With circ declines like that maybe they should have just raised their subscription prices to cover the cost of home delivery. It's hard to imagine a greater decline than what they experienced anyway. Plus they'd have an ongoing revenue stream with renewals.

6:25 PM  
Blogger nrg said...

Do you have thoughts on weeklies?

8:21 PM  
Blogger William said...

Alan, along with NRG, I would love to hear your comments on weeklies, which aspire to such noble heights yet consistently deliver dinged-out, over-written yellow journalism pieces on all things weird. What's your take, then, on so-called "alternative" journalism?

7:46 AM  
Blogger FredMark said...

So if the printed newspaper is going the way of the milkman (no quarrel here) then why do newspapers cling to the notion that legal notices need to remain in print? One could assume that the logical step would be to move notices on line at a huge savings to the taxpayer.

9:29 PM  
Blogger reinan said...

I get all this stuff and in fact left my 20-year career as a newspaper reporter a few years ago to take a job in marketing communications. I see which way the wind is blowing and I've acted accordingly.

But it does kind of bug me to see comments like the one about the "snailpaper" with its 23-hour-old news.

I don't think every piece of news needs to be disseminated immediately. It doesn't necessarily lose value by being a few hours old.

If the school board meets on Tuesday night, do I really need to know what happened at 10 p.m. Tuesday? If I get up Wednesday morning and read about what the school board discussed last night, is it really that much less valuable to me? Does it change my life for the worse to have gotten this news 8 or 10 hours later?

8:06 AM  
Blogger Unknown said...

Makes me remember my paper route. I'm at best only mildly nostalgic for the death of the dailies as if newspapers don't begin adapting on the technology behind distribution, they simply won't be able to survive.

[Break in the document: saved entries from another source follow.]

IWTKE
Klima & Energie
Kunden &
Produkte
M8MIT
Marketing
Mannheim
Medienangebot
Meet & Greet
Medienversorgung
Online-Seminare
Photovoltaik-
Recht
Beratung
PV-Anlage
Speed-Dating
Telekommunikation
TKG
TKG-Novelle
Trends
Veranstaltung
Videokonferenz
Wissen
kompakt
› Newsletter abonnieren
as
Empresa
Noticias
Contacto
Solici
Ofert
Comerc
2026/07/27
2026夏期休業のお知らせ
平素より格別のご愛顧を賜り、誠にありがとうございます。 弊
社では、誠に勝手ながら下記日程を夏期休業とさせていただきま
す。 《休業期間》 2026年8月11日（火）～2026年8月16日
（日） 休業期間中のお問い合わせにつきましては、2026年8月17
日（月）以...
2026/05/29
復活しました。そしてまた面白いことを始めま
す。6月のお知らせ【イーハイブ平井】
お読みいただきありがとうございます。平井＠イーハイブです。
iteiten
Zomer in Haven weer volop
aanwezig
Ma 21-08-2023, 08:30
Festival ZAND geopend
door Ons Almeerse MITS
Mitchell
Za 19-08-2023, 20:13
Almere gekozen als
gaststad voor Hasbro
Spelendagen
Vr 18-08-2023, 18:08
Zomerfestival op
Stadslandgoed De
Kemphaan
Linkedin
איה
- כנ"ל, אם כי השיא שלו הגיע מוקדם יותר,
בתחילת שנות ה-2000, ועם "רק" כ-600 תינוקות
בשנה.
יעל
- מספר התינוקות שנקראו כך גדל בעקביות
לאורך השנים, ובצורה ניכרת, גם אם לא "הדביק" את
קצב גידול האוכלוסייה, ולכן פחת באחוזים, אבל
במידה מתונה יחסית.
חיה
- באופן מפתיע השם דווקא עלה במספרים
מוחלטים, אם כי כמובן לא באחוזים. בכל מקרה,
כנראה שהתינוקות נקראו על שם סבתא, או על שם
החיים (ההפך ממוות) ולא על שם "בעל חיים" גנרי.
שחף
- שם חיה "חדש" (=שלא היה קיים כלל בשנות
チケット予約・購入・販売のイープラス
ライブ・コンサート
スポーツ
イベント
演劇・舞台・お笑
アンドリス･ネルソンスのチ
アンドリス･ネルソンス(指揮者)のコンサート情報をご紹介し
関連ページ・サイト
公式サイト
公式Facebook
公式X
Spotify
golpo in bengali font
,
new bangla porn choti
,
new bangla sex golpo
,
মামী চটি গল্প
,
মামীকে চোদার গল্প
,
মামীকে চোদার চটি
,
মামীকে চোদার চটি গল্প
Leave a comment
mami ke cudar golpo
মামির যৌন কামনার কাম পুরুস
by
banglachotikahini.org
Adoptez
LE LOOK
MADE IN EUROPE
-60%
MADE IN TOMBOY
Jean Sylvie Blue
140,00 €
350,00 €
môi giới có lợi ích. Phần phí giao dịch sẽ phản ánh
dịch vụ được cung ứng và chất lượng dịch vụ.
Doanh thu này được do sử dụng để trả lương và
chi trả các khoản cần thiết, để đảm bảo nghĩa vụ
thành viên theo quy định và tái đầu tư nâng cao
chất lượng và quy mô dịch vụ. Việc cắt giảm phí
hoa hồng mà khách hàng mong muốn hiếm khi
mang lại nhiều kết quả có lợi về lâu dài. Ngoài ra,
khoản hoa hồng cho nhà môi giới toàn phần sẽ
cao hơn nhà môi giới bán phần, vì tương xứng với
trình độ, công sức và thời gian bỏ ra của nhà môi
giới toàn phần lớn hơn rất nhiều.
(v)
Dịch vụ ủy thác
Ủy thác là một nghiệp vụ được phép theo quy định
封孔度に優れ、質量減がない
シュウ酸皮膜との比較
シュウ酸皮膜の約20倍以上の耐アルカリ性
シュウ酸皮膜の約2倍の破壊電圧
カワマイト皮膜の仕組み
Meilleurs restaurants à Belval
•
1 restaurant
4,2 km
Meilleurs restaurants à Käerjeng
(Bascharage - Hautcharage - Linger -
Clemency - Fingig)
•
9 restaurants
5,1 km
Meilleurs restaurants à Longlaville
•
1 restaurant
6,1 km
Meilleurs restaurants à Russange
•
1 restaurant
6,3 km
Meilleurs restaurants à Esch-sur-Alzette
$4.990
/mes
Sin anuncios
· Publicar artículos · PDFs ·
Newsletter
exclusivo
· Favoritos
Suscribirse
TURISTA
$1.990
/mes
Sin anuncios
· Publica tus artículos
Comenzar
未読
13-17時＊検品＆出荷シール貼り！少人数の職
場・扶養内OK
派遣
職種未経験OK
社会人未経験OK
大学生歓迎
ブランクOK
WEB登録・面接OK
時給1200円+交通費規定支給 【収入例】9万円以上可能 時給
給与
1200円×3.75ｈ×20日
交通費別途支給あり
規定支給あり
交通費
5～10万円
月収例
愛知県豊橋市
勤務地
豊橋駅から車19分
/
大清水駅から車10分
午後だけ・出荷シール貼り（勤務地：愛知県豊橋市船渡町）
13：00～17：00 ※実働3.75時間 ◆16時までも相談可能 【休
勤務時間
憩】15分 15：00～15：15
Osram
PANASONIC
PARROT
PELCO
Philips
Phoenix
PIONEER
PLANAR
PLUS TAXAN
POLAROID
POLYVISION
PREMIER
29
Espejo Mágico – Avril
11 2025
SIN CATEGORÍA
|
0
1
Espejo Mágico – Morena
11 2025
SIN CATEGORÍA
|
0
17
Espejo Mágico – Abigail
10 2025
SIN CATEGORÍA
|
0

Recent post on the topic: goo.gl/9E1o7

8:21 AM  
Blogger Armed said...

Paul, great comment. I used to get the LA Times, NY Sunday Times and WSJ. Now I get the WSJ and the local Daily Breeze (because the Sat sports section is all high school sports and it feels like a small town). The quality of news in the LAT and NYT has just been awful (and this isn't a left/right issue - just the overall level of signal to noise and lack of insight.

I'd pay to get quality journalism. Someone just has to start making it...

10:52 AM  
Blogger James Moehrke said...

MediaNews Group dropped Monday editions altogether in some Northern California communities recently. Somehow we didn't see a corresponding 14% decrease in our home delivery rates.
Strangely, among the first cuts they made some years ago at our local newspaper were to reduce the internet staff. I know, I was one of them.

4:13 PM  
Blogger newtbarrett said...

In our neighborhood, only about 5% of the homes get a daily newspaper, but 100% have internet access.
The local Naples Daily News used to carry $30million of real estate advertising--1/3 of total revenue. Now, it's down to $9M and dropping.
It's not just the news we look for online; it's the product information, including coupons, we want to find there, too.

7:10 AM  
Blogger me said...

somewhat off topic, but I've been wishing for the return of the milkman.

There is a movement in foodie circles towards local food that doesn't waste. In the case of the milkman, locally produced milk, delivered in glass bottles that can then be returned and reused.

I think there are those who would welcome this service and pay a premium for it. But I don't know what that means for newspapers.